OpenScience runs as a local server that hosts the workspace UI, the agent runtime, and the tool layer. The interface is a browser workspace with a file tree, editor, terminal, and session history, plus inline rendering for molecules, structures, genomes, and plots. So when the agent generates a protein structure or a plot, you see it in place rather than as a file path you have to go open. Sessions, artifacts, and provenance land on disk and can be shared as links.

The model story is deliberately open. It works with any frontier or open-weight model from Anthropic, OpenAI, Google, and dozens of other providers, using your own API keys, and no account is required. Models are routed per request, so switching providers or dropping in a local model does not change anything else in the setup. The README is explicit that bring-your-own-key usage is always free and never gated. There is a managed platform called Atlas that offers curated models billed from a prepaid wallet, cloud compute, and a persistent research graph, but the docs repeat that OpenScience works with Atlas and never requires it.
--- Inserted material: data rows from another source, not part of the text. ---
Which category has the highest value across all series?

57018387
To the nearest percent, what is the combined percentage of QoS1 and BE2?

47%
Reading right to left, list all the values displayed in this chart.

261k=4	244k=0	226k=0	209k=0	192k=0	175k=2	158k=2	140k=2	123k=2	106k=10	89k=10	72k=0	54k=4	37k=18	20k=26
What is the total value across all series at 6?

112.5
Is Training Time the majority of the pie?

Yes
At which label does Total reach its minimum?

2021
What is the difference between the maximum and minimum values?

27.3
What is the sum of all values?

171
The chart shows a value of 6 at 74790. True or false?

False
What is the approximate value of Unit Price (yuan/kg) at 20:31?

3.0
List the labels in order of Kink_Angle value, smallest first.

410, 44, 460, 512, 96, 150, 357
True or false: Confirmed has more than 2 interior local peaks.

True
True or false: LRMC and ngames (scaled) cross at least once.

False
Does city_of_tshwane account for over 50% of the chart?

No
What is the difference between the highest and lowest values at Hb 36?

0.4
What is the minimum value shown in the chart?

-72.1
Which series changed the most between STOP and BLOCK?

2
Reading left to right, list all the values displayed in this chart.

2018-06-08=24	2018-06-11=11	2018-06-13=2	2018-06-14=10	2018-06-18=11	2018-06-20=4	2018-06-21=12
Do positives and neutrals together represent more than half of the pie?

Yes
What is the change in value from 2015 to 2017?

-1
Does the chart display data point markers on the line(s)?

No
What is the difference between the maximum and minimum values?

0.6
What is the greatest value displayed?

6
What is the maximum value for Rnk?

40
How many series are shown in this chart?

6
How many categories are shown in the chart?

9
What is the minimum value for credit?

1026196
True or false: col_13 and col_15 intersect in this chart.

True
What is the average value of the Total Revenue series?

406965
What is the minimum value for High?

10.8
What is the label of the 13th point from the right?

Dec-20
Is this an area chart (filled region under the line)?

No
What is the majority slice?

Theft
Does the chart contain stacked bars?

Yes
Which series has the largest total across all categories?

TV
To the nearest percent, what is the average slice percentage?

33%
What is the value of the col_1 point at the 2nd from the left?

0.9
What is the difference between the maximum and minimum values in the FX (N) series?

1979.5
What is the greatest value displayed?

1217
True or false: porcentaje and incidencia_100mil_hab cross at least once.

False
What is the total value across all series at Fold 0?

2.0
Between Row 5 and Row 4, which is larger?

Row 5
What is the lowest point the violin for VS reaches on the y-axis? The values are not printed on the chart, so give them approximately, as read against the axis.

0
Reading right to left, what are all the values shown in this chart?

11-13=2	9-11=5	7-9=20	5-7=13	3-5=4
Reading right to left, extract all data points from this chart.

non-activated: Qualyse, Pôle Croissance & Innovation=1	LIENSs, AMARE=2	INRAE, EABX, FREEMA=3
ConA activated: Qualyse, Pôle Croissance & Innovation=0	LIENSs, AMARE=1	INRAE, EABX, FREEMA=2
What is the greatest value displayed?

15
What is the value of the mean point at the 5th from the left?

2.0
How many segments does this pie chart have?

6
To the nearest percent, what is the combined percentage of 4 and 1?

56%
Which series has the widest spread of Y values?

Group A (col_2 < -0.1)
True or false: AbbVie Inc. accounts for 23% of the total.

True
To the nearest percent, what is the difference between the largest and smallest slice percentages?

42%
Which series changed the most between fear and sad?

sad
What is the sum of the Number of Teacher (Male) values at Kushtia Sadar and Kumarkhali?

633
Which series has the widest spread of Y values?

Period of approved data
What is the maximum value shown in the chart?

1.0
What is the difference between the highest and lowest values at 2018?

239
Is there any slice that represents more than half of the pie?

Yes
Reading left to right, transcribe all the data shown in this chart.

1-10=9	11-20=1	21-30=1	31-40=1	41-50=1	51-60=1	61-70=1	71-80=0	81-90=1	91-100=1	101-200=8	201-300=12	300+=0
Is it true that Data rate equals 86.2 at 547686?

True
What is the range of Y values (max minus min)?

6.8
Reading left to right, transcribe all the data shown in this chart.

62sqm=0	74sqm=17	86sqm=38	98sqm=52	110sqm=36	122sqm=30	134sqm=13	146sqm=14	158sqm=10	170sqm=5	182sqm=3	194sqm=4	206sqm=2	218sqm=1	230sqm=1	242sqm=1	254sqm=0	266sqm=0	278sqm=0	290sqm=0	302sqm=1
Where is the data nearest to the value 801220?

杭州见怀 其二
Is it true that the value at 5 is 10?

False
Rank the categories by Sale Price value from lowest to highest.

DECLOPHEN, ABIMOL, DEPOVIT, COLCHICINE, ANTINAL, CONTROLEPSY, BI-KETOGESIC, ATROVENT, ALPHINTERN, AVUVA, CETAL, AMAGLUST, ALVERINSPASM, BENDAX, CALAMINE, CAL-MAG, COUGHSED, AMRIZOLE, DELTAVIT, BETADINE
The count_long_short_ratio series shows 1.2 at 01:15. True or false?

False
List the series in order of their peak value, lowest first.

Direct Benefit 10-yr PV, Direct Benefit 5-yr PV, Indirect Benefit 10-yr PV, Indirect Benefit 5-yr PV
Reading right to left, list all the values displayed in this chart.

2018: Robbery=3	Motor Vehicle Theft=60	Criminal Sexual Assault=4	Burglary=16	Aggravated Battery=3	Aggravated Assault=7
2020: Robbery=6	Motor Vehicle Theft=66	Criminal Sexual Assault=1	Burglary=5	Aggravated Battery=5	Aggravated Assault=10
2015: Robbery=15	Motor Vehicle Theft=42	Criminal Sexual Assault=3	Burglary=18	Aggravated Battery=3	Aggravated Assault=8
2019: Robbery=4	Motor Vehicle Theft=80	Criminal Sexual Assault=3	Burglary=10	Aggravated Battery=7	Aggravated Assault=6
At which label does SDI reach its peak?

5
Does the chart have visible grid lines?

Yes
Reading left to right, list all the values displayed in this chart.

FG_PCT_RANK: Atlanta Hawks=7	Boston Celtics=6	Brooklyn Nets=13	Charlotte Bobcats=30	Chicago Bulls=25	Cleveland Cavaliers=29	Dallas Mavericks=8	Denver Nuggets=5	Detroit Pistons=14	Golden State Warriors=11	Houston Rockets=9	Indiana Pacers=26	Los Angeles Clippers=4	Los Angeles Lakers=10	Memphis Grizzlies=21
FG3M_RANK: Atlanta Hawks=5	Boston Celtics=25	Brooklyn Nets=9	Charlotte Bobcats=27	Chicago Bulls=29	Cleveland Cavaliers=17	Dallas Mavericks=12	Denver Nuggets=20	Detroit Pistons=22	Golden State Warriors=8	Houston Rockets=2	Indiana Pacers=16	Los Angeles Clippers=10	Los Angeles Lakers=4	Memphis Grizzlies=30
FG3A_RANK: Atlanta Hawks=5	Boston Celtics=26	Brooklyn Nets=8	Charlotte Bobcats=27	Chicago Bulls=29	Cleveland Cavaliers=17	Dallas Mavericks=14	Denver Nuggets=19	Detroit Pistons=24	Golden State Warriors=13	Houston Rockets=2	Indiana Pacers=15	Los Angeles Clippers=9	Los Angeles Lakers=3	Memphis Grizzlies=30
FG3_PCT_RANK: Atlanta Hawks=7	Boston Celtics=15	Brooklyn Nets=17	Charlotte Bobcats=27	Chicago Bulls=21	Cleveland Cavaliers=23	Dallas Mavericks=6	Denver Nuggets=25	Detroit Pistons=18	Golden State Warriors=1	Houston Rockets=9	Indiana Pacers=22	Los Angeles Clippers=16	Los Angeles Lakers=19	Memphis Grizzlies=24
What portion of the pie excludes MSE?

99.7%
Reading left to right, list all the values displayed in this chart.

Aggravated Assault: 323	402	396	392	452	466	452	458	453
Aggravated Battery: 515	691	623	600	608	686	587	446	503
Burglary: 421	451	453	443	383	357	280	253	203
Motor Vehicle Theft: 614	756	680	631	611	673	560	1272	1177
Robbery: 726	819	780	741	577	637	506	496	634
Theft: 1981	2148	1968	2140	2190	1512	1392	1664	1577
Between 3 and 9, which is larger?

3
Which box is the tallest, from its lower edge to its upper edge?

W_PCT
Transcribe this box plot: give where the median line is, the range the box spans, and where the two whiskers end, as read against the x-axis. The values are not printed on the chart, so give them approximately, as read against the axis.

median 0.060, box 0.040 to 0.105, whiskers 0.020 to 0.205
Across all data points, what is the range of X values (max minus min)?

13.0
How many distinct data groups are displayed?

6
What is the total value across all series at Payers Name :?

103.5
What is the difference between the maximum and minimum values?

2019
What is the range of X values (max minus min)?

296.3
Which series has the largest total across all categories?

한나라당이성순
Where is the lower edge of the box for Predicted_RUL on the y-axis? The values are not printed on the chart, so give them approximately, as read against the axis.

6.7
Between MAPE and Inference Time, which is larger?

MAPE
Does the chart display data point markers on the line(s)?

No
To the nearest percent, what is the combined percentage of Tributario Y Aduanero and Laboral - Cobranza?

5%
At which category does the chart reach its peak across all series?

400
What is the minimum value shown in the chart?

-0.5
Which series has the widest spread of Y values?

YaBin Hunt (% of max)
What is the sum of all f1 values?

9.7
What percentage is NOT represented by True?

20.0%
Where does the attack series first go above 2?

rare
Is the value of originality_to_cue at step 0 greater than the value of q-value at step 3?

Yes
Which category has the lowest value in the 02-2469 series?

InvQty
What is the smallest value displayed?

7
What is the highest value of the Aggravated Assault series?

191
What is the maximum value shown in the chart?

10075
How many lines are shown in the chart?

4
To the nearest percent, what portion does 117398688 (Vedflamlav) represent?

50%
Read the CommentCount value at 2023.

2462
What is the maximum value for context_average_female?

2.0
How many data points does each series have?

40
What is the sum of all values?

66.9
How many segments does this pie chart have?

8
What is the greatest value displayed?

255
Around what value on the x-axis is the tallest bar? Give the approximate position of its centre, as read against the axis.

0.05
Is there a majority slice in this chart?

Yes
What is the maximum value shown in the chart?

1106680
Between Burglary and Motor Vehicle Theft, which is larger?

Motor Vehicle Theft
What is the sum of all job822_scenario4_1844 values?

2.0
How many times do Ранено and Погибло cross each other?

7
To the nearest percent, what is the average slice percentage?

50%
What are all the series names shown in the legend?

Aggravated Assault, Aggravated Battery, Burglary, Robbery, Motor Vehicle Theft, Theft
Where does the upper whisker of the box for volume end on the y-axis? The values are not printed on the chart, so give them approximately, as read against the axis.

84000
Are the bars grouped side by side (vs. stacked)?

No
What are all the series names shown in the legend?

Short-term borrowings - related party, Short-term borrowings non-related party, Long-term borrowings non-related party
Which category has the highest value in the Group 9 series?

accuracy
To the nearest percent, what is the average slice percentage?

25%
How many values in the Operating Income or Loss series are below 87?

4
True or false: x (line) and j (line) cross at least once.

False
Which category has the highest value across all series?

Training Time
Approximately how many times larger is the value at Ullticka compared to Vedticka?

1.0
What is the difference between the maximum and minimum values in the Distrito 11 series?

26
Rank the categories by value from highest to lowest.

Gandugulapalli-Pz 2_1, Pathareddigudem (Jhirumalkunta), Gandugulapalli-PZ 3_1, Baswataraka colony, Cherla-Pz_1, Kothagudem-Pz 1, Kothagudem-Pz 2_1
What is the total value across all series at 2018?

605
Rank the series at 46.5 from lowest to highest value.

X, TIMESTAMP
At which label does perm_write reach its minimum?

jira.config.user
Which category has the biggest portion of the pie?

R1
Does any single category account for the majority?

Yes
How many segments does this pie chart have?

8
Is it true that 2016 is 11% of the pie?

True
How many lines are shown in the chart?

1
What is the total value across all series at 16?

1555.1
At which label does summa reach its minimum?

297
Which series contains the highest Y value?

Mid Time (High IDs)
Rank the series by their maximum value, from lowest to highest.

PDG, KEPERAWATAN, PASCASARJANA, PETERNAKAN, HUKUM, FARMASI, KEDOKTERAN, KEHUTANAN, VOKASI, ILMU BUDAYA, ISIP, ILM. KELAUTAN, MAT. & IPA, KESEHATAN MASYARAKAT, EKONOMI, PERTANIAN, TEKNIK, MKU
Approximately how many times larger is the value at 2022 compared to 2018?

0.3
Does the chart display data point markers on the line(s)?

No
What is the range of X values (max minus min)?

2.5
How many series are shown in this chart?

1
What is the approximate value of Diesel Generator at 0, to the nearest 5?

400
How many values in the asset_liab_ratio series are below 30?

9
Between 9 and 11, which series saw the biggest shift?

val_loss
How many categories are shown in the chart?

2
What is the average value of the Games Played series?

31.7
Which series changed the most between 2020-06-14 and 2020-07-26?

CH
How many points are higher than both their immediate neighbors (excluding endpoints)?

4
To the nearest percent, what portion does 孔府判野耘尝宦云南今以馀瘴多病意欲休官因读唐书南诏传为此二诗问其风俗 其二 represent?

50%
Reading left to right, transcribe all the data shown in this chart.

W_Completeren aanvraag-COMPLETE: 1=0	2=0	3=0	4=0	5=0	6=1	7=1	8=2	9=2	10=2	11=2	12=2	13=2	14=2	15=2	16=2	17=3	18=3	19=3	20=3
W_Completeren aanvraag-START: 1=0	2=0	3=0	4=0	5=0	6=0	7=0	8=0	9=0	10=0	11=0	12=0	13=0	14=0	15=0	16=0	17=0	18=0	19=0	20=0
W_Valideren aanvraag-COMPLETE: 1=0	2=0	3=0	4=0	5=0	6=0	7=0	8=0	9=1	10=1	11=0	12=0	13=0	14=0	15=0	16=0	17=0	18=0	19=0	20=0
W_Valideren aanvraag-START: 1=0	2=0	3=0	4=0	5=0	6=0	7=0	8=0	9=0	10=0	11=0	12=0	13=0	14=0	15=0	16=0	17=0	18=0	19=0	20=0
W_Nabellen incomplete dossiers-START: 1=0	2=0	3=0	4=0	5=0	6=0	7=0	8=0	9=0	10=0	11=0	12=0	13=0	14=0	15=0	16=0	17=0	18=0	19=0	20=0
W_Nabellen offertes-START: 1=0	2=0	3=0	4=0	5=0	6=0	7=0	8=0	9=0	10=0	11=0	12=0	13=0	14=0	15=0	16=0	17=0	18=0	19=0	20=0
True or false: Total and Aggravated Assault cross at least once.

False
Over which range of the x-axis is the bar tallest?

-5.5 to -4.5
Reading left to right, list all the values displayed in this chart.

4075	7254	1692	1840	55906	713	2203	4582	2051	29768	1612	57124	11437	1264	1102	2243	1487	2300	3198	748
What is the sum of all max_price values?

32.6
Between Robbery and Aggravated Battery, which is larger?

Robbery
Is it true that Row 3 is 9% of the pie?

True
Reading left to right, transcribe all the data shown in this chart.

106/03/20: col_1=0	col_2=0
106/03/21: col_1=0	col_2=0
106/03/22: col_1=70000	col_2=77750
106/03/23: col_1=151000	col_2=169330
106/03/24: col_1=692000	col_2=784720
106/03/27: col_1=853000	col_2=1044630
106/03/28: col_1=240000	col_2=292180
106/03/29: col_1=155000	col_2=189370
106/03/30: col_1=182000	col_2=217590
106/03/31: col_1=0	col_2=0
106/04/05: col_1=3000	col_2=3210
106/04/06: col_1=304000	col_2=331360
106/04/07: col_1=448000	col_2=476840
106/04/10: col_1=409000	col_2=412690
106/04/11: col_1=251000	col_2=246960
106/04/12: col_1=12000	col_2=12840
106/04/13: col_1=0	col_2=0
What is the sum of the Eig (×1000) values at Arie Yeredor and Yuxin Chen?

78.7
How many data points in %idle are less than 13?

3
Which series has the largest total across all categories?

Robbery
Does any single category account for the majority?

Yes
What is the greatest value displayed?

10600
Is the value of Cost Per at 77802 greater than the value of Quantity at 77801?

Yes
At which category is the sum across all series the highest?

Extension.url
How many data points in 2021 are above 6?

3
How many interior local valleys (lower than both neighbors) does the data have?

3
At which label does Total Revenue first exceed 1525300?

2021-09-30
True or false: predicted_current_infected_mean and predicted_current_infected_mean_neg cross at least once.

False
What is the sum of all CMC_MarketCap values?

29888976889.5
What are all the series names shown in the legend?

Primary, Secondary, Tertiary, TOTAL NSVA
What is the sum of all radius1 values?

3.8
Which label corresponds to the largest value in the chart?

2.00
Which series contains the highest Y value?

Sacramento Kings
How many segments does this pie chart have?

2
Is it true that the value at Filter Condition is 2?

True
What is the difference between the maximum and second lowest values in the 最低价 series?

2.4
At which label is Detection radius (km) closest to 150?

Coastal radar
Getting started is a two-line affair: npm install -g @synsci/openscience then openscience, or npx synsci if you would rather not install globally. Set a provider key like ANTHROPIC_API_KEY, and the workspace opens in your browser. It is built on Bun and TypeScript, with a documented layout separating the CLI backend, the workspace frontend, the docs site, a TypeScript SDK, and a plugin runtime.

The honest part: no sandbox

The security section is worth reading before you point this at anything sensitive. The agent is not sandboxed. The README states plainly that the permission system keeps you aware of what the agent is doing but is not an isolation boundary, and it tells you to run inside a container or VM if you need isolation. It does filter provider and synced credentials out of subprocess environments and redacts them from output, so keys are handled with some care. Still, an agent that writes and runs code, opens a terminal, and executes experiments is an agent with real reach on your machine.

That candor fits the shape of the project. OpenScience is trying to automate the parts of research that involve running things, not just reading them, and running things carries risk the tool does not hide. Whether the specialist agents and 290+ skills hold up on genuinely hard problems is something the README cannot tell you. What it does establish is the ambition: a model-agnostic, Apache-2.0 workbench that takes a goal and tries to close the entire loop from question to write-up.